(Difference listings)
· · · · · · ·
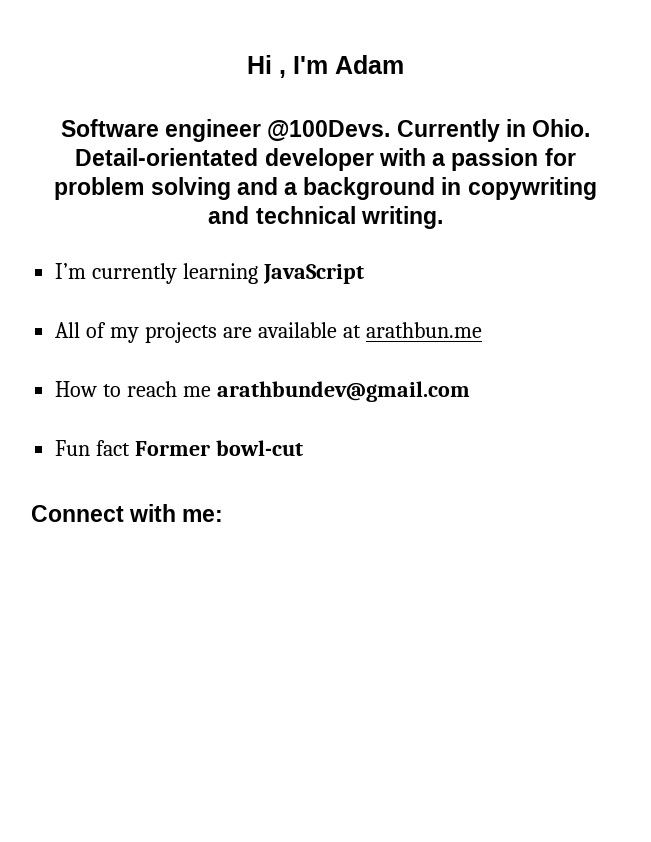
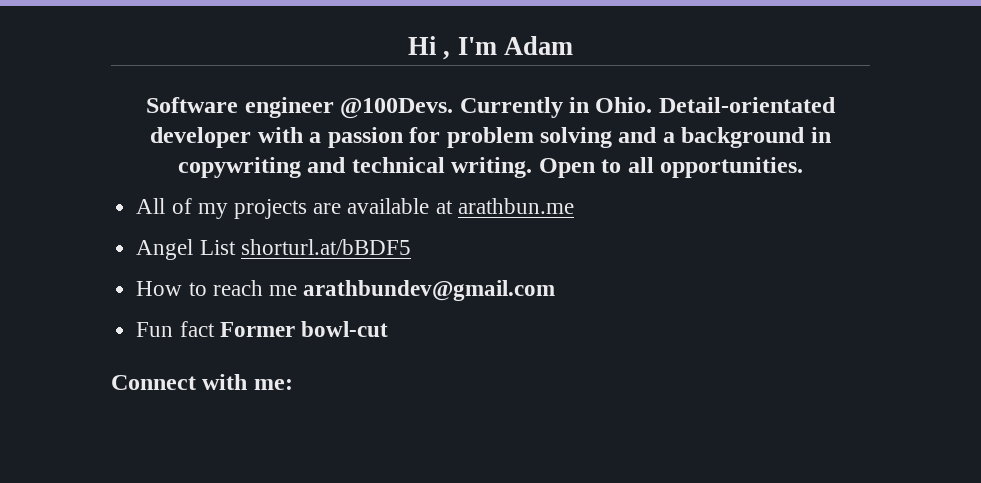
[55,263,365,284] // I’m currently learning JavaScript -> [538,157,804,178] Open to all opportunities.
(482, 330) none -> [136,239,411,260] // Angel List shorturl.at/bBDF5

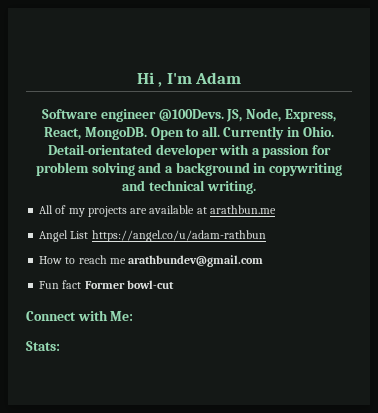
(454, 108) none -> [226,108,336,122] [44,126,220,140] JS, Node, Express, React, MongoDB. Open to all.
[538,157,804,178] Open to all opportunities. -> (256, 187) none
[240,239,411,255] shorturl.at/bBDF5 -> [91,230,266,242] https://angel.co/u/adam-rathbun
[253,379,293,390] me: -> [110,311,134,321] [26,341,60,351] Me: // Stats:

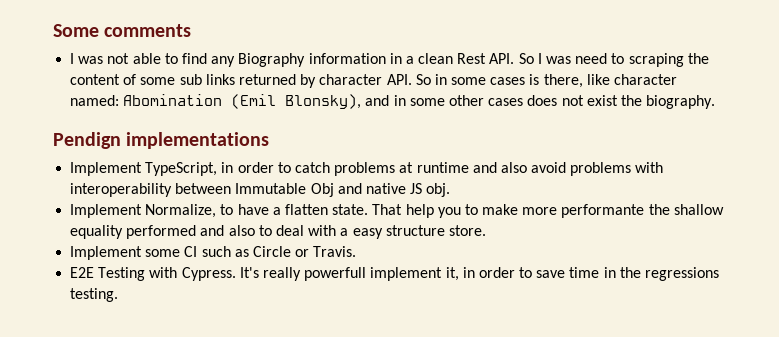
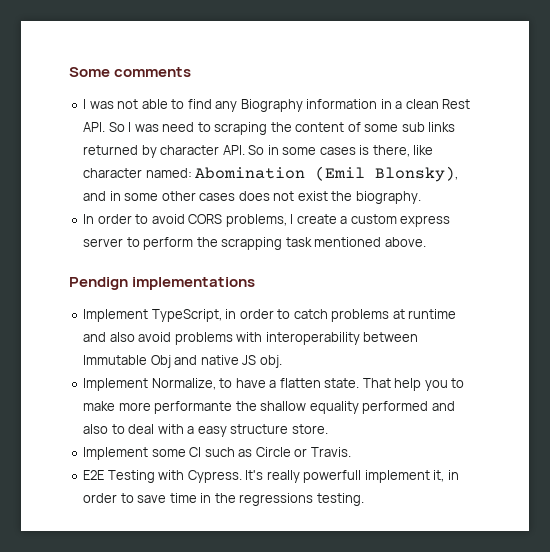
(716, 102) none -> [83,214,451,227] [83,237,426,250] // In order to avoid CORS problems, I create a custom express server to perform the scrapping task mentioned above.

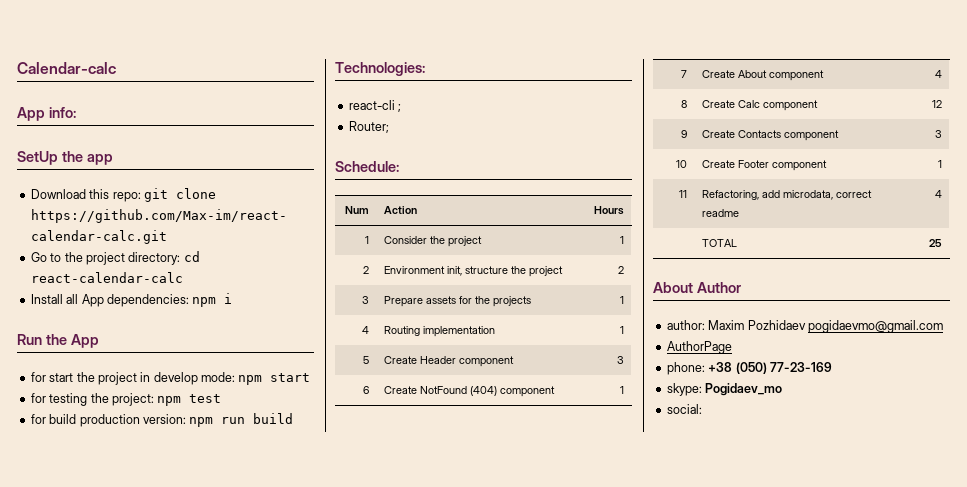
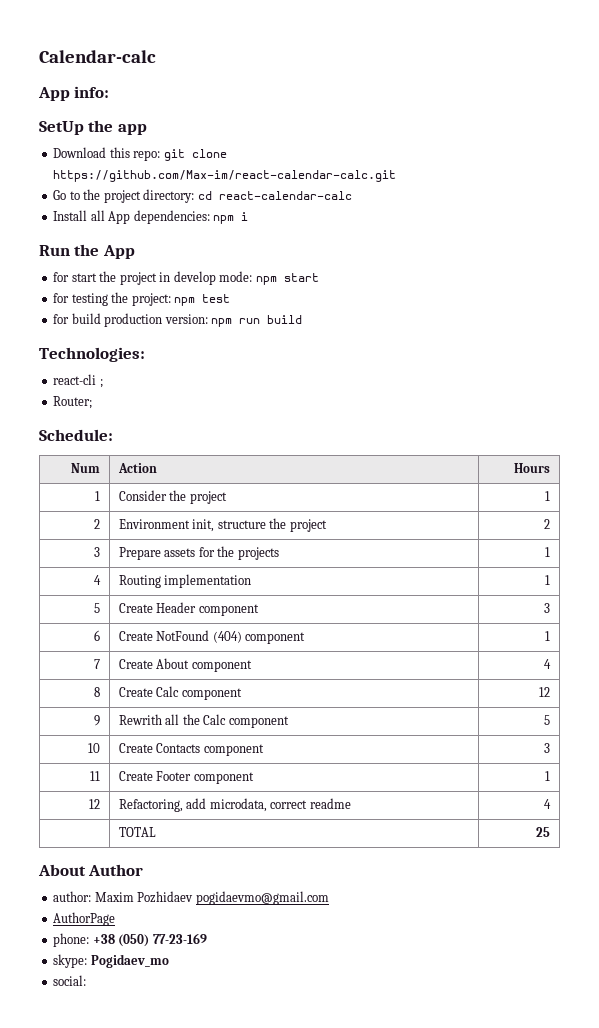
(687, 134) none -> [118,714,289,728] [544,715,551,725] [88,743,101,753] | Rewrith all the Calc component | 5 // 10
[675,160,687,168] 10 -> [90,771,101,781] 11
[678,190,687,198] 11 -> [89,799,101,809] 12

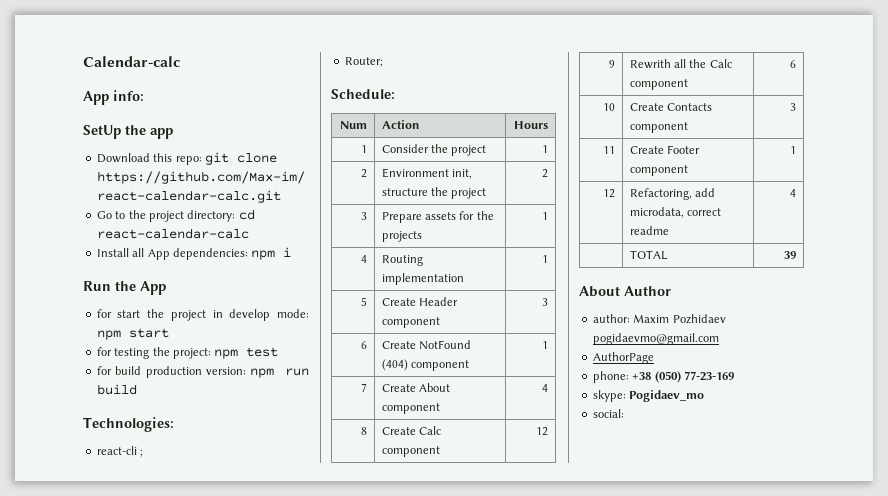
[544,715,551,725] 5 -> [790,60,797,68] 6
[536,827,551,837] 25 -> [784,251,797,259] 39

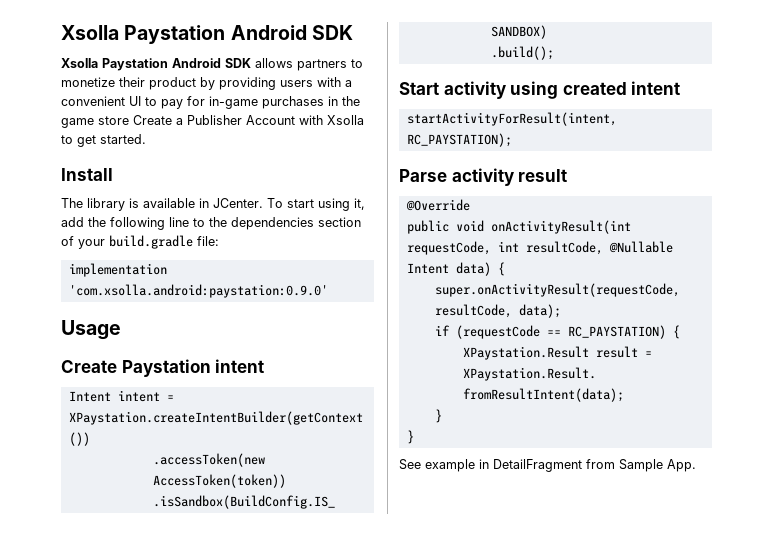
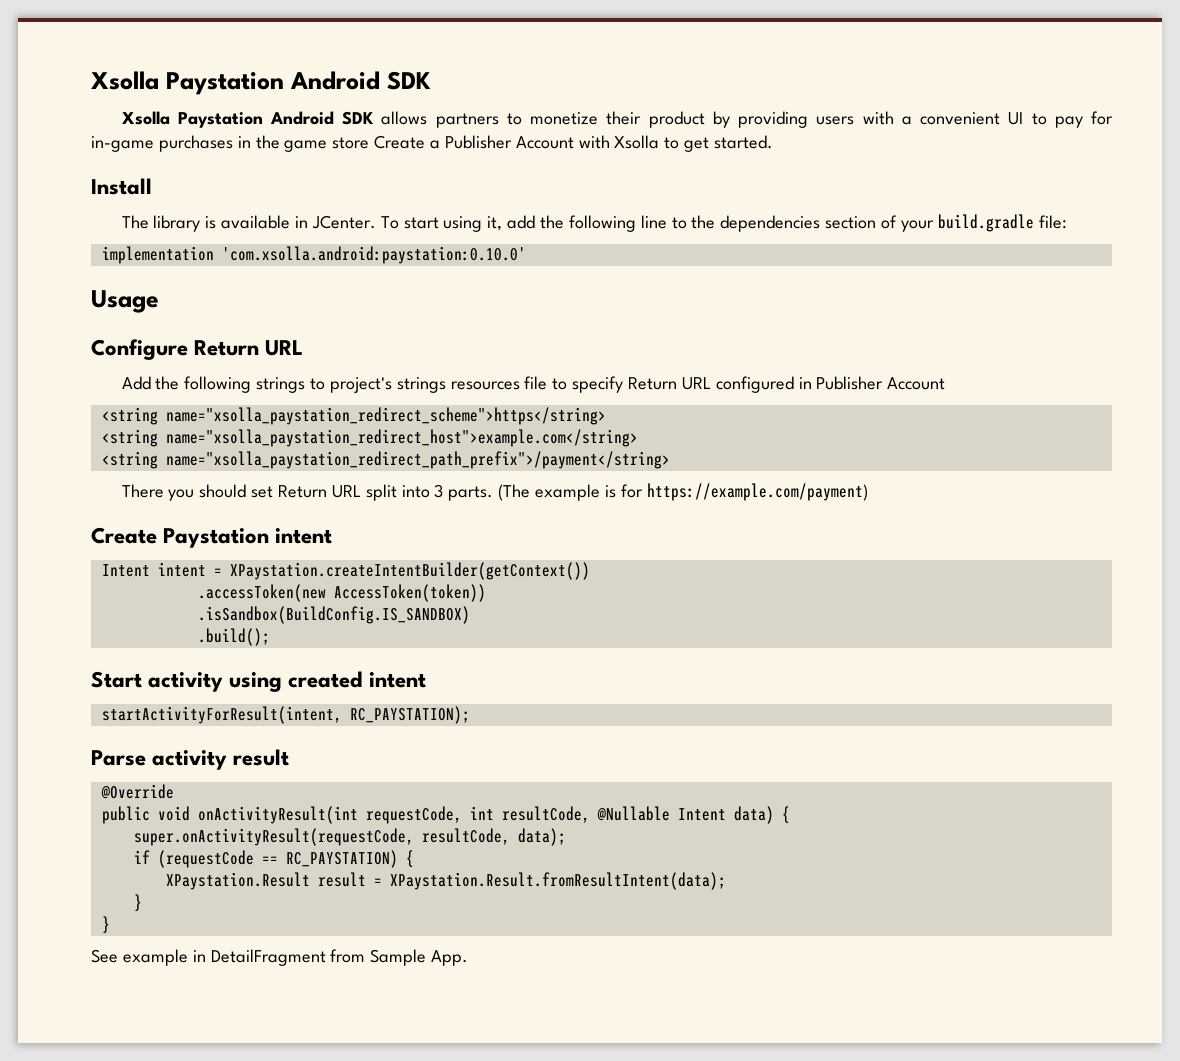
[68,284,328,298] 'com.xsolla.android:paystation:0.9.0' -> [221,246,526,264] 'com.xsolla.android:paystation:0.10.0'
(121, 330) none -> [91,339,304,360] [121,376,946,393] [101,407,606,425] [101,429,638,447] [101,451,670,469] [121,483,868,501] // Configure Return URL // Add the following strings to project's strings resources file to specify Return URL configured in Publisher Account // <string name="xsolla_paystation_redirect_scheme">https</string> // <string name="xsolla_paystation_redirect_host">example.com</string> // <string name="xsolla_paystation_redirect_path_prefix">/payment</string> // There you should set Return URL split into 3 parts. (The example is for https://example.com/payment)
· · · · · · ·
> _Task item_
Give the entries above again word for word, without any pictures.

> _Output_
[55,263,365,284] // I’m currently learning JavaScript -> [538,157,804,178] Open to all opportunities.
(482, 330) none -> [136,239,411,260] // Angel List shorturl.at/bBDF5

(454, 108) none -> [226,108,336,122] [44,126,220,140] JS, Node, Express, React, MongoDB. Open to all.
[538,157,804,178] Open to all opportunities. -> (256, 187) none
[240,239,411,255] shorturl.at/bBDF5 -> [91,230,266,242] https://angel.co/u/adam-rathbun
[253,379,293,390] me: -> [110,311,134,321] [26,341,60,351] Me: // Stats:

(716, 102) none -> [83,214,451,227] [83,237,426,250] // In order to avoid CORS problems, I create a custom express server to perform the scrapping task mentioned above.

(687, 134) none -> [118,714,289,728] [544,715,551,725] [88,743,101,753] | Rewrith all the Calc component | 5 // 10
[675,160,687,168] 10 -> [90,771,101,781] 11
[678,190,687,198] 11 -> [89,799,101,809] 12

[544,715,551,725] 5 -> [790,60,797,68] 6
[536,827,551,837] 25 -> [784,251,797,259] 39

[68,284,328,298] 'com.xsolla.android:paystation:0.9.0' -> [221,246,526,264] 'com.xsolla.android:paystation:0.10.0'
(121, 330) none -> [91,339,304,360] [121,376,946,393] [101,407,606,425] [101,429,638,447] [101,451,670,469] [121,483,868,501] // Configure Return URL // Add the following strings to project's strings resources file to specify Return URL configured in Publisher Account // <string name="xsolla_paystation_redirect_scheme">https</string> // <string name="xsolla_paystation_redirect_host">example.com</string> // <string name="xsolla_paystation_redirect_path_prefix">/payment</string> // There you should set Return URL split into 3 parts. (The example is for https://example.com/payment)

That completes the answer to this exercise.